··· 本文

就業規則を作成したり変更したりすると、労働者への周知が必要です。もし、周知が不十分だと、就業規則の効力が否定されることもありますので、就業規則の内容を周知させることが必要なのは確かです。
しかし、就業規則を周知させるといっても、どのように周知すれば良いのかが具体的に不明なのです。労働基準法の就業規則関連のルールは、89条と90条に書かれていますが、ここには就業規則の届出義務や作成についてしか書かれていません。10人以上になったら就業規則を届け出るとか、意見書を添付する必要があるという程度です。肝心の「周知」については書かれていないのです。ただ、106条には法令等の周知義務について書かれており、ここには就業規則の周知も含まれています。ただ、「労働者に周知させなければならない」と書かれているだけで、具体的な周知方法については書かれていません。一方、労働契約法では、10条と11条に就業規則関連の記載があるものの、ここでも「周知」という文言が10条に登場していますが、その具体的内容については書かれていません。
周知が不十分だと就業規則の効力が否定される可能性があるのに、なぜか周知の具体的な内容については記載がない。これでは現場の人が困りますので何とかしたいところです。
就業規則の周知については見解が分かれていて、「周知していなくても就業規則に効力がある」という見解がありますし、「十分に周知していないならば効力が否定される」という見解もあります。
そこで、就業規則の周知と効力がどう関係するかが焦点になります。
周知は形式的なものであって、就業規則の効力には影響しないと考えるのか。それとも、周知は必要な要素であって、その要素が欠けると就業規則は効力を失うのか。
法律の条文を読むだけでは解決できない現実的な問題ですね。
何をすれば周知として十分なのかが不明
就業規則の周知については、フジ興産懲戒解雇事件についての判例が有名なところでしょうか。労働判例百選にも掲載されている判例で、第8版の46-47頁の22項に掲載されています。
最高裁の判例は下記のリンクから。
(http://www.courts.go.jp/search/jhsp0030?action_id=dspDetail&hanreiSrchKbn=01&hanreiNo=18557&hanreiKbn=05)

······

- [課題の指示]:
就業規則の周知についての本文から、「しかし、就業規則を周知させる」を含む語句で始まり「ので何とかしたいところです。」で終わる部分を、一字も変えずに書き写してください。 データは本文とは別の出典から取られています。

··· 入力データ

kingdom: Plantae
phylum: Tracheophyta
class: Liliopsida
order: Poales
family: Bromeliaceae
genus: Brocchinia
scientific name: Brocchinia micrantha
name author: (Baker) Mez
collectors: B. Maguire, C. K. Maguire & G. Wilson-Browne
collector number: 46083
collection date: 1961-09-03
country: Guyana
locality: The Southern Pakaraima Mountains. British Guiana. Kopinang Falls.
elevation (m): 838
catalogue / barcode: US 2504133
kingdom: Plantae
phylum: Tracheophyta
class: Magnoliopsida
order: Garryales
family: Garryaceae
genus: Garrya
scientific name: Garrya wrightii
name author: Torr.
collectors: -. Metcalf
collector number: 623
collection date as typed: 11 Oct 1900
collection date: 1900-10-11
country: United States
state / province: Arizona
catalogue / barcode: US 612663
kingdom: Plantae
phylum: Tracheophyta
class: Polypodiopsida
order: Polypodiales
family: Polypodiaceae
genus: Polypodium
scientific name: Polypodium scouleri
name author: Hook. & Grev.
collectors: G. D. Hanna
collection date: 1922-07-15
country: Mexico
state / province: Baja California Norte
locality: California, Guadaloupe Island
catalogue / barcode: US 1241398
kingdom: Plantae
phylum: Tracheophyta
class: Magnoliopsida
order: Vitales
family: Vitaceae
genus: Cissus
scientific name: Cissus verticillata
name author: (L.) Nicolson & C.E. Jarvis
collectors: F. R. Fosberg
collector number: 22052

······

- [解答]:
しかし、就業規則を周知させるといっても、どのように周知すれば良いのかが具体的に不明なのです。労働基準法の就業規則関連のルールは、89条と90条に書かれていますが、ここには就業規則の届出義務や作成についてしか書かれていません。10人以上になったら就業規則を届け出るとか、意見書を添付する必要があるという程度です。肝心の「周知」については書かれていないのです。ただ、106条には法令等の周知義務について書かれており、ここには就業規則の周知も含まれています。ただ、「労働者に周知させなければならない」と書かれているだけで、具体的な周知方法については書かれていません。一方、労働契約法では、10条と11条に就業規則関連の記載があるものの、ここでも「周知」という文言が10条に登場していますが、その具体的内容については書かれていません。
周知が不十分だと就業規則の効力が否定される可能性があるのに、なぜか周知の具体的な内容については記載がない。これでは現場の人が困りますので何とかしたいところです。